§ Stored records

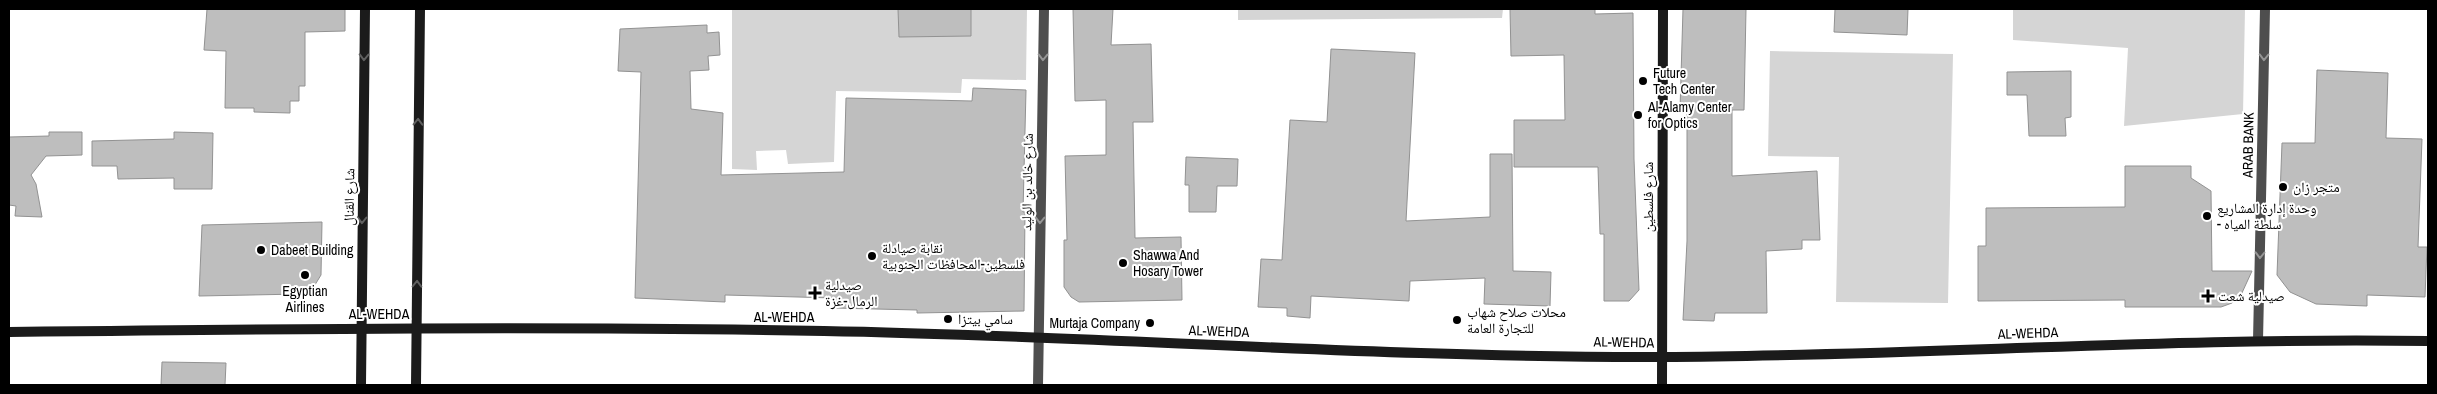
<svg xmlns="http://www.w3.org/2000/svg" width="2437" height="394" viewBox="0 0 2437 394" font-family="'Archivo Narrow','Noto Naskh Arabic',sans-serif">
	<style>
		.green { fill: #d5d5d5 }
		.building { fill: #bebebe; stroke: #929292 }
		.lines { fill: none; stroke-linecap: round; stroke-linejoin: round }
		.street { stroke: #4e4e4e; stroke-width: 10 }
		.secondary { stroke: #1b1b1b; stroke-width: 10 }
		.oneway { stroke: #5f5f5f }
		.oneway2 { stroke: #959595 }
		.poi-dot { fill: #000; stroke: #fff; stroke-width: 2 }
		.labels { text-anchor: middle; stroke-width: 4; stroke-linejoin: round; paint-order: stroke }
		.poi-label { font-size: 14px; fill: #000; stroke: #fff; text-anchor: start }
		.street-label { font-size: 14px; fill: #000; stroke: #fff }
	</style>
	<rect width="100%" height="100%" fill="#fff"/>
	<g class="green">
		<polygon points="732,9 1027,9 1026,80 962,79 961,93 836,91 834,162 788,164 786,150 756,151 757,170 732,169"/>
		<polygon points="1238,9 1503,9 1502,18 1238,20"/>
		<polygon points="2013,9 2245,9 2243,114 2124,126 2128,48 2013,40"/>
		<polygon points="1770,51 1953,54 1948,303 1836,302 1839,157 1768,156"/>
	</g>
	<g class="building">
		<polygon points="207,9 345,9 345,31 305,32 305,86 299,86 299,101 290,101 290,113 254,112 254,108 225,108 226,51 204,50"/>
		<polygon points="898,9 971,9 971,36 899,37"/>
		<polygon points="1073,9 1113,9 1111,45 1151,44 1153,122 1133,122 1135,238 1181,237 1182,300 1079,302 1071,297 1064,287 1064,240 1067,240 1065,156 1106,155 1106,100 1075,101"/>
		<polygon points="1510,9 1595,9 1595,14 1633,13 1634,159 1639,290 1629,301 1604,301 1604,234 1600,234 1598,167 1514,167 1514,120 1565,120 1564,55 1511,56"/>
		<polygon points="1683,9 1746,9 1744,110 1732,110 1732,176 1817,171 1820,240 1802,240 1802,249 1766,251 1767,313 1715,313 1714,321 1683,320 1687,241 1687,110 1680,110"/>
		<polygon points="1835,9 1908,9 1907,35 1834,32"/>
		<polygon points="707,25 707,33 719,32 720,55 708,56 709,70 690,71 691,109 723,113 721,175 844,172 846,98 972,101 973,88 1026,90 1023,212 1025,212 1024,311 917,313 917,310 834,308 834,298 725,295 725,302 635,298 641,72 618,71 620,29"/>
		<polygon points="1331,49 1415,53 1406,221 1490,217 1490,154 1512,154 1513,271 1551,272 1550,306 1484,304 1485,278 1410,281 1409,301 1311,296 1310,318 1287,316 1287,308 1258,307 1261,259 1282,260 1290,120 1327,122"/>
		<polygon points="2317,70 2388,73 2386,138 2422,139 2418,247 2427,247 2425,297 2367,295 2367,306 2316,304 2290,292 2277,275 2282,143 2315,143"/>
		<polygon points="2071,71 2071,117 2065,118 2066,136 2029,136 2027,95 2007,95 2007,72"/>
		<polygon points="49,132 82,132 82,155 46,156 31,175 36,184 42,217 15,216 16,206 9,205 9,137 49,136"/>
		<polygon points="174,132 213,133 212,189 174,189 174,178 118,179 117,166 92,166 92,141 174,139"/>
		<polygon points="1186,157 1238,159 1237,186 1217,186 1216,212 1189,212 1189,185 1185,185"/>
		<polygon points="2125,166 2191,166 2191,178 2211,191 2212,271 2252,271 2241,295 2232,303 2221,307 2125,307 2125,300 1978,301 1978,246 1986,246 1986,208 2125,207"/>
		<polygon points="322,222 321,275 313,288 301,294 199,296 202,225"/>
		<polygon points="162,362 226,363 225,385 161,385"/>
	</g>
	<g class="lines">
		<g class="street">
			<polyline points="2258,341 2265,9"/>
			<polyline points="1038,385 1044,9"/>
		</g>
		<g class="secondary">
			<path d="M9,332C280,329 552,326 824,331C1103,336 1382,358 1662,357C1918,356 2173,337 2428,341"/>
			<polyline points="361,385 365,9"/>
			<polyline points="416,385 420,9"/>
			<polyline points="1662,385 1663,9"/>
		</g>
	</g>
	<defs><path id="oneway-chevron" d="M-2-3.5L2.5 0L-2 3.5" fill="none" stroke-width="1.6" stroke-linecap="round" stroke-linejoin="round" transform="scale(1.25)"/></defs>
	<g class="oneway">
		<use href="#oneway-chevron" transform="translate(364 57) rotate(91)"/>
		<use href="#oneway-chevron" transform="translate(418 122) rotate(-89)"/>
		<use href="#oneway-chevron" transform="translate(362 220) rotate(91)"/>
		<use href="#oneway-chevron" transform="translate(417 284) rotate(-89)"/>
	</g>
	<g class="oneway2">
		<use href="#oneway-chevron" transform="translate(1043 57) rotate(91)"/>
		<use href="#oneway-chevron" transform="translate(2264 57) rotate(91)"/>
		<use href="#oneway-chevron" transform="translate(1040 220) rotate(91)"/>
		<use href="#oneway-chevron" transform="translate(2260 255) rotate(91)"/>
	</g>
	<g class="poi-dot">
		<circle cx="1643" cy="81" r="5"/>
		<circle cx="1638" cy="115" r="5"/>
		<circle cx="2283" cy="187" r="5"/>
		<circle cx="2207" cy="216" r="5"/>
		<circle cx="261" cy="250" r="5"/>
		<circle cx="872" cy="256" r="5"/>
		<circle cx="1123" cy="263" r="5"/>
		<circle cx="305" cy="275" r="5"/>
		<path d="M812.5 285.5h5v5h5v5h-5v5h-5v-5h-5v-5h5z"/>
		<path d="M2205.5 288.5h5v5h5v5h-5v5h-5v-5h-5v-5h5z"/>
		<circle cx="948" cy="319" r="5"/>
		<circle cx="1457" cy="320" r="5"/>
		<circle cx="1150" cy="323" r="5"/>
	</g>
	<g class="labels">
		<g class="poi-label">
			<text x="1653" y="78">Future<tspan x="1653" dy="16">Tech Center</tspan></text>
			<text x="1648" y="112">Al-Alamy Center<tspan x="1648" dy="16">for Optics</tspan></text>
			<text x="2293" y="192">متجر زان</text>
			<text x="2217" y="213">وحدة إدارة المشاريع<tspan x="2217" dy="16">- سلطة المياه</tspan></text>
			<text x="882" y="253">نقابة صيادلة<tspan x="882" dy="16">فلسطين-المحافظات الجنوبية</tspan></text>
			<text x="271" y="255">Dabeet Building</text>
			<text x="1133" y="260">Shawwa And<tspan x="1133" dy="16">Hosary Tower</tspan></text>
			<text x="825" y="290">صيدلية<tspan x="825" dy="16">الرمال-غزة</tspan></text>
			<text x="305" y="296" text-anchor="middle">Egyptian<tspan x="305" dy="16">Airlines</tspan></text>
			<text x="2218" y="301">صيدلية شعت</text>
			<text x="1467" y="317">محلات صلاح شهاب<tspan x="1467" dy="16">للتجارة العامة</tspan></text>
			<text x="958" y="324">سامي بيتزا</text>
			<text x="1140" y="328" text-anchor="end">Murtaja Company</text>
		</g>
		<g class="street-label">
			<text transform="translate(2248 145) rotate(-89)" y="5">ARAB BANK</text>
			<text transform="translate(1027 182) rotate(-89)" y="5">شارع خالد بن الوليد</text>
			<text transform="translate(349 197) rotate(-89)" y="5">شارع القنال</text>
			<text transform="translate(1648 197) rotate(-90)" y="5">شارع فلسطين</text>
			<text x="379" y="319">AL-WEHDA</text>
			<text x="784" y="322">AL-WEHDA</text>
			<text transform="translate(1219 331) rotate(2)" y="5">AL-WEHDA</text>
			<text transform="translate(2028 333) rotate(-2)" y="5">AL-WEHDA</text>
			<text transform="translate(1624 342) rotate(1)" y="5">AL-WEHDA</text>
		</g>
	</g>
	<rect width="2437" height="394" fill="none" stroke="#000000" stroke-width="20"/>
</svg>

§ WORK TASK
Copy out each line of the data in which the word "middle" appears.

§ RESPONSE TO THIS TASK
		.labels { text-anchor: middle; stroke-width: 4; stroke-linejoin: round; paint-order: stroke }
			<text x="305" y="296" text-anchor="middle">Egyptian<tspan x="305" dy="16">Airlines</tspan></text>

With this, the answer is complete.